In an age where home has become synonymous with ‘working from’, Molly & Joel – founders of really fancy pyjama brand Desmond & Dempsey – are more about making a celebration out of a life spent at home. It’s also a brand that celebrates the excitement of travel and how it can be captured in your daily space. A pair of pyjamas emboldened with jungle prints might transport you to Central America; their Great Outdoors collection, a portal to the vast landscape of New Zealand. Meet Molly and she’ll weave stories from their travels and all the talismans and objects that went with them. As such, their Brixton house is brimful of keepsakes from far-flung places, thanks to Molly being a perennial collector of anything that fits into her suitcase. As our second House Guests, we asked Molly about what celebrating life at home looks like for them, their favourite moments at the table and the ordinary objects that have special significance.
You’re the founders behind the brand that’s all about celebrating life at home. What does that look like for you when you’re not working?
Messy! Organised chaos without the organisation! We’re both from big loud families. Joel is one of four siblings and I grew up never owning a key to our front door. Celebrating life at home for us is coming downstairs after a big night to leftovers. The quieter moments of celebration are usually in the mornings when we’re pottering around. The hard truth of the matter is I love things despite every attempt to be a minimalist. I collect shells and pots and anything that fits into my suitcase and seem to spend my life finding the perfect home from them. I could spend whole Sundays just re-arranging the shelves in our home.
You’re having a dinner party: what kind of hosts are you? What are you serving and who’s cooking?
Joel’s cooking and I’m setting the table. We are usually short of chairs so I’m rustling those up too. The dinners are usually shared and loud and, on a really good night, end with a boogie. Food? Joel makes an excellent stroganoff and nails a BBQ. One of my best friends is Spanish and she introduced me to ‘sobremesa’ which I understand as the lingering moments after the food. For us, that’s the most important thing about the dinner.
What’s one of your favourite ‘gathering at the table’ moments, memories or stories?
I think all my favourite memories involve being around a table. The night before our wedding, we had both families and the wedding party at my parents’ house.
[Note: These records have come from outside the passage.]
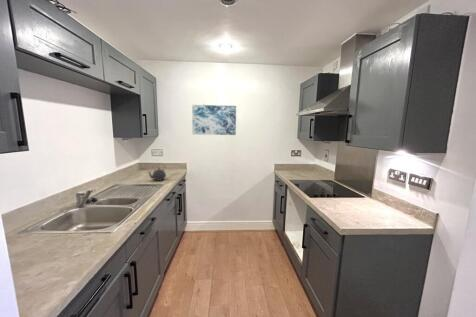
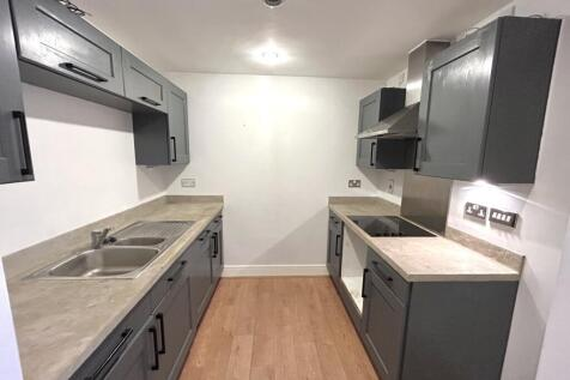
- kettle [148,162,167,182]
- wall art [191,104,237,136]
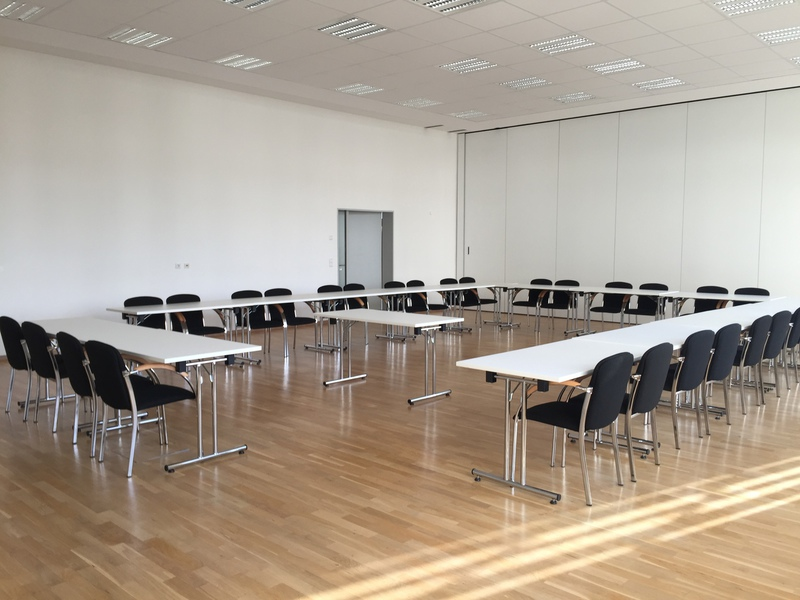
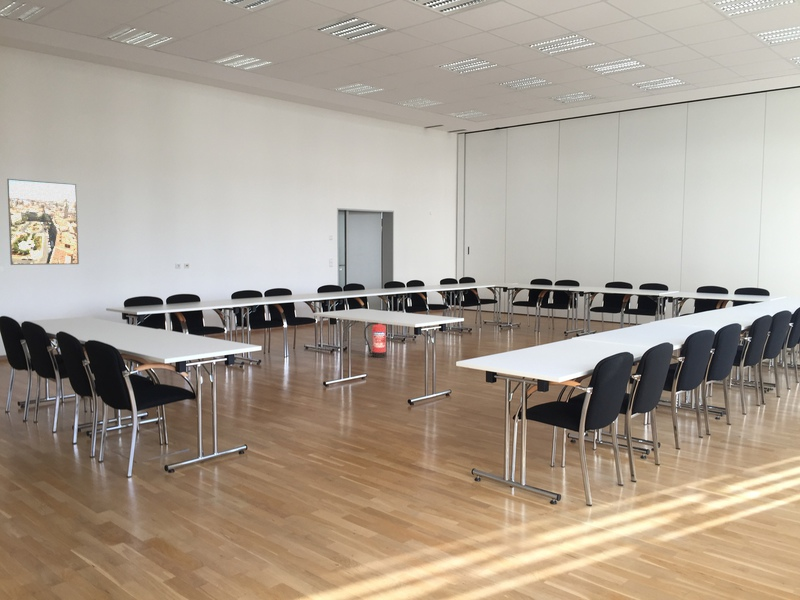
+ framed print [6,178,80,266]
+ fire extinguisher [363,322,387,358]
Dad made spaghetti bolognese and garlic bread – my mum was slightly mortified at this – and I remember sitting back and thinking: all my favourite people are at one table, under one roof, in one country. When you live on other sides of the world, having everyone in the same time zone, let alone at a special dinner, is pretty special.
What dish or meal reminds you of your childhood?
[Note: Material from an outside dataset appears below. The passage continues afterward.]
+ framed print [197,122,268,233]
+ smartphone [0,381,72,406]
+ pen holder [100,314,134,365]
My dad did most of the cooking growing up – he was a meat and two veg kind of guy. I’m not sure he even knows what an eggplant even is. Looking back now, I laugh at what dad gave us. He would take my brother and cousins to the beach and we would go out surfing first thing. On our way home we would stop at the bakery and have a meat pie (very Aussie) and chocolate milk for breakfast. I never understood why it had to be our ‘secret’ breakfast until now….
What’s a dish or meal that reminds you of home?
In Australia, our version of a pub is a surf club. They’re usually on the beach and are graded on their parmigiana. Be warned there is nothing Italian about this parmigiana, but it is absolutely delicious and usually served with fries. Sitting at the “Coolie” with salty skin, a cold drink and a parmigiana watching the sun go down is what makes me miss home so much.
Can you tell us about a particularly special object from your kitchen that has sentimental value, or a story that ties you to it?
This is hard. I have carried suitcases full of things home from my travels so everything is sentimental (and nothing matches).
The first are some stacking cake tins. They were given to my grandparents at their wedding, who then gave them to me. Growing up, they were always filled. The first tin with a chocolate or fruit cake, the second one with anzac biscuits or jam drops and the last a slice – either muesli or chocolate orange.
The second is a hand-written recipe from a friend. We became good friends when she was working with us at Desmond & Dempsey. Every birthday she would bring in a tortilla – it’s my absolute favourite. When she moved to LA she gave us the recipe and handed on the tradition to me and Joel. We haven’t quite nailed it yet but we remain determined.
The last is a wooden mortar and pestle from Mexico. We had been at the markets all day and as we were walking home, I spotted a stall. It wasn’t particularly special but I remember loving it. When we got back to the hotel I mentioned it to Joel and cursed myself not for stopping. Joel, not a keen market-goer, stayed quiet. The next day, I had a call with work so Joel went for a walk before dinner. When I arrived at the restaurant the mortar and pestle was on the table. It was the wrong size and colour and is actually not the most useful thing but I just love that he went and got it for me.
What’s your favourite piece from Monoware?
I love the chalk sets! I have lots of printed table linen so a simple plate nearly cleanses the palate before the food.